If you want to see how NCLB dominates the K-12 landscape, look at the front page of this week’s issue of Education Week. Three of the four stories on the front page are directly related to the law. The other one mentions NCLB in the fourth paragraph.
In Federal Rule Yields Hope for Science, Sean Cavanagh reminds us that states must assess students in science starting in the current school year. Note that the Department of Education has approved just five states’ science tests. Also see that six states will use their science scores as the “other academic indicator” in determining AYP. The question of whether science scores will be part of the mix in the future, though, is still under debate in reauthorization. Science education groups and business groups are supporting that move.
Kathleen Kennedy Manzo culled through The Proficiency Illusion for Report Pans How States Set the Bar. She and the chart that goes with the story highlight the wide disparity in states’ expectations. In Colorado, a 3rd grader has to read at approximately the 6th percentile to be considered proficient under NCLB. A 3rd grader in South Carolina, by contrast, must read at the 60th percentile.

Supplied data.
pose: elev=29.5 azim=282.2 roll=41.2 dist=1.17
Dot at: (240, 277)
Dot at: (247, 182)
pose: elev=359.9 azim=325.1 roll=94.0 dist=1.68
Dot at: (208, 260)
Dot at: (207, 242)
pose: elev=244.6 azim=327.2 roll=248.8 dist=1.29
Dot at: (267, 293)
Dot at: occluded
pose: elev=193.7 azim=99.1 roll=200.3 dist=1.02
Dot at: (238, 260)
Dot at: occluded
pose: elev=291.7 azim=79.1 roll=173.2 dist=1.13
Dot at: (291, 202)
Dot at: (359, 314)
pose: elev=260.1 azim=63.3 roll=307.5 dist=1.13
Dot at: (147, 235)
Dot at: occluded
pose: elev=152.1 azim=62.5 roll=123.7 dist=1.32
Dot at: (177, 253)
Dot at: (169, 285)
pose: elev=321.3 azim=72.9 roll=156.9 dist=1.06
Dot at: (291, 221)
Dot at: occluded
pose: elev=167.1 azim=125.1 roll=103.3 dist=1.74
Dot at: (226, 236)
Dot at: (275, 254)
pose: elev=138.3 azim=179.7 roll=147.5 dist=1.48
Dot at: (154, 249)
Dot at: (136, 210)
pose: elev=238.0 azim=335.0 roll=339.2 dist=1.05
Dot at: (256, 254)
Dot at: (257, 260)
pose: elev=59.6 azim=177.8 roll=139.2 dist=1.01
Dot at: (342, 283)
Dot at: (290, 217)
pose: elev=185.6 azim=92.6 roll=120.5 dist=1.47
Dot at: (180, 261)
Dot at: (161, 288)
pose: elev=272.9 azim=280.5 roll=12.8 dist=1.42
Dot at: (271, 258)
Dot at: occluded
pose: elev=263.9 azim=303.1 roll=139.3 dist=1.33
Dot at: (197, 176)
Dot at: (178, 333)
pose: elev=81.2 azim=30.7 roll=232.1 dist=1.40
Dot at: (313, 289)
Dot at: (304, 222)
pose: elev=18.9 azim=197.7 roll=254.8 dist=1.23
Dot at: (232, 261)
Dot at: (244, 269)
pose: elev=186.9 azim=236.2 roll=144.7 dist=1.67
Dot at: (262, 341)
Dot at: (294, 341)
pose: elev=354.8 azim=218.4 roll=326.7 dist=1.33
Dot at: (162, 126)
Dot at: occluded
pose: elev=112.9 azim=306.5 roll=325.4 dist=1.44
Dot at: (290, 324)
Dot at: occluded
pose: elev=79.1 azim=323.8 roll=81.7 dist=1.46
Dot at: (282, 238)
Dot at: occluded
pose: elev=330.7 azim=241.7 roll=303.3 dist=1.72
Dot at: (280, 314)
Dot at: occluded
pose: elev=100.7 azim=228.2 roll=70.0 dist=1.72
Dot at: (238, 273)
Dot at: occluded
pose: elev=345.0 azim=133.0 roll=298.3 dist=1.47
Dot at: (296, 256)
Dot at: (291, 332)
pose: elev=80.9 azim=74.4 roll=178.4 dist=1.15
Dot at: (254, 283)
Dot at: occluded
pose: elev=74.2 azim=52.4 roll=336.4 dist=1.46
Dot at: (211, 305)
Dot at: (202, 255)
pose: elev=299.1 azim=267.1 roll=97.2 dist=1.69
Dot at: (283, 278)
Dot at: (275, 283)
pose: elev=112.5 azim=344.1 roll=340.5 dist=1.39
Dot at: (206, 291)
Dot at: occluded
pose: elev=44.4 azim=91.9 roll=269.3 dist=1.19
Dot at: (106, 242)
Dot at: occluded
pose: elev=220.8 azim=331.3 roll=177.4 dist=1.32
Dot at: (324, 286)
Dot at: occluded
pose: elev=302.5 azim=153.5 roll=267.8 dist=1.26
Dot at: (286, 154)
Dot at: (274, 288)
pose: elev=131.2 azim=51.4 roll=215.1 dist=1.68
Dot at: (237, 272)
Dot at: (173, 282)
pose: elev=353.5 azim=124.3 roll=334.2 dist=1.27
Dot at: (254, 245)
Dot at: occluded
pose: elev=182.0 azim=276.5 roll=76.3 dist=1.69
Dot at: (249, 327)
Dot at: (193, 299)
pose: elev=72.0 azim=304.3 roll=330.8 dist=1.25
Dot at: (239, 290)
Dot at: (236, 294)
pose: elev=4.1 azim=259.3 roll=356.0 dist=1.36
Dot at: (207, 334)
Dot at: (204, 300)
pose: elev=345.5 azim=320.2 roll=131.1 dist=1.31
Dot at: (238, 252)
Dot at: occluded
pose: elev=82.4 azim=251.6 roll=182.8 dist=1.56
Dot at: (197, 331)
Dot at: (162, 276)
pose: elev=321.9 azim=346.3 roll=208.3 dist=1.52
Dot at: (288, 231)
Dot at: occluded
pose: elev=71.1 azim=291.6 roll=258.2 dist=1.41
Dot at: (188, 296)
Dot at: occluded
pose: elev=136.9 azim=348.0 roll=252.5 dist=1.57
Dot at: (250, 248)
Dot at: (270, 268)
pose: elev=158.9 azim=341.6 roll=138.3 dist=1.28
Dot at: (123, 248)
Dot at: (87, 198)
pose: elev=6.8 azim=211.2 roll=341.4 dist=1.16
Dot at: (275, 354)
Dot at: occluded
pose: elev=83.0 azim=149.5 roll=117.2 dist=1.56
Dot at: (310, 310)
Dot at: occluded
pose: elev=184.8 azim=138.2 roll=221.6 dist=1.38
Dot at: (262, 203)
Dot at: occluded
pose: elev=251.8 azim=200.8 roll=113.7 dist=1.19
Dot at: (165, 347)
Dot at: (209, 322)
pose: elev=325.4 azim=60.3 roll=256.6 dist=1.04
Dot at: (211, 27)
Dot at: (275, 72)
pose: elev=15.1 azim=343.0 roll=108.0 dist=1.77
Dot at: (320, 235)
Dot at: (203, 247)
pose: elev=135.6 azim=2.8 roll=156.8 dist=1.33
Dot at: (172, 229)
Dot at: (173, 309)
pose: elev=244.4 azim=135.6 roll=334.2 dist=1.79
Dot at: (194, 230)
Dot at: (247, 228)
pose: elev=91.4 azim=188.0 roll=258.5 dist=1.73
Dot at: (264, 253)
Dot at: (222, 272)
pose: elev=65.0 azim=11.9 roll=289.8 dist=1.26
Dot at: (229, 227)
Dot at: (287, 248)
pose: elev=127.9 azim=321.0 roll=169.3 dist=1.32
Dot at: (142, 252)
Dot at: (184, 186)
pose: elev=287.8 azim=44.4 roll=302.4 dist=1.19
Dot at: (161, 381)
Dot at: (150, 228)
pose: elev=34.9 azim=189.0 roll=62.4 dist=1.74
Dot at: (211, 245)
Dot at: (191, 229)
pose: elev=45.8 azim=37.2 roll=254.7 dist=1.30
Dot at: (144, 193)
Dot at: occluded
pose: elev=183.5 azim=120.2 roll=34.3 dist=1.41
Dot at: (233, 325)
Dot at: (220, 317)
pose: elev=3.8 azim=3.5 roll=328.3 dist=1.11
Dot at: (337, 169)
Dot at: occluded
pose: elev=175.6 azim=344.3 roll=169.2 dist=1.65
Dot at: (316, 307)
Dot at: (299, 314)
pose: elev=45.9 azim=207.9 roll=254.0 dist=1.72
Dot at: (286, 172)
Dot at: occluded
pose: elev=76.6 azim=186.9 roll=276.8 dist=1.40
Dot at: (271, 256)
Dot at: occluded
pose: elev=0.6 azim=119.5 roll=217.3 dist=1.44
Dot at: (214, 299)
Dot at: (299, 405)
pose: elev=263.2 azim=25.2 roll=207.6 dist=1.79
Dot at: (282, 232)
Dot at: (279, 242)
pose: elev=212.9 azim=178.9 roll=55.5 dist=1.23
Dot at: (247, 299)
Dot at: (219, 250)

Task requirements.
**1)** Answer these from the NCLB passage:
(a) How many of the four stories on this week's Education Week front page relate directly to the law?
(b) How many states' science tests has the Department of Education approved?
(c) At roughly what percentile must a 3rd grader in Colorado read to count as proficient?
**2)** Decide whether each statement agrees with the NCLB passage. Answer yes or no, and quote the words that settle it.
(a) Six states will use their science scores as the "other academic indicator" in determining AYP.
(b) Whether science scores will count in the future has already been decided.
(c) A 3rd grader in South Carolina must read at the 6th percentile to be considered proficient.
**3)** Reproduce the NCLB passage word for word, starting at "If you want" and ending at "the fourth paragraph.".

Expected results.
**1)**
(a) Three
(b) Five
(c) The 6th percentile

**2)**
(a) Yes: "six states will use their science scores as the “other academic indicator” in determining AYP"
(b) No: "is still under debate in reauthorization"
(c) No: "must read at the 60th percentile"

**3)**
If you want to see how NCLB dominates the K-12 landscape, look at the front page of this week’s issue of Education Week. Three of the four stories on the front page are directly related to the law. The other one mentions NCLB in the fourth paragraph.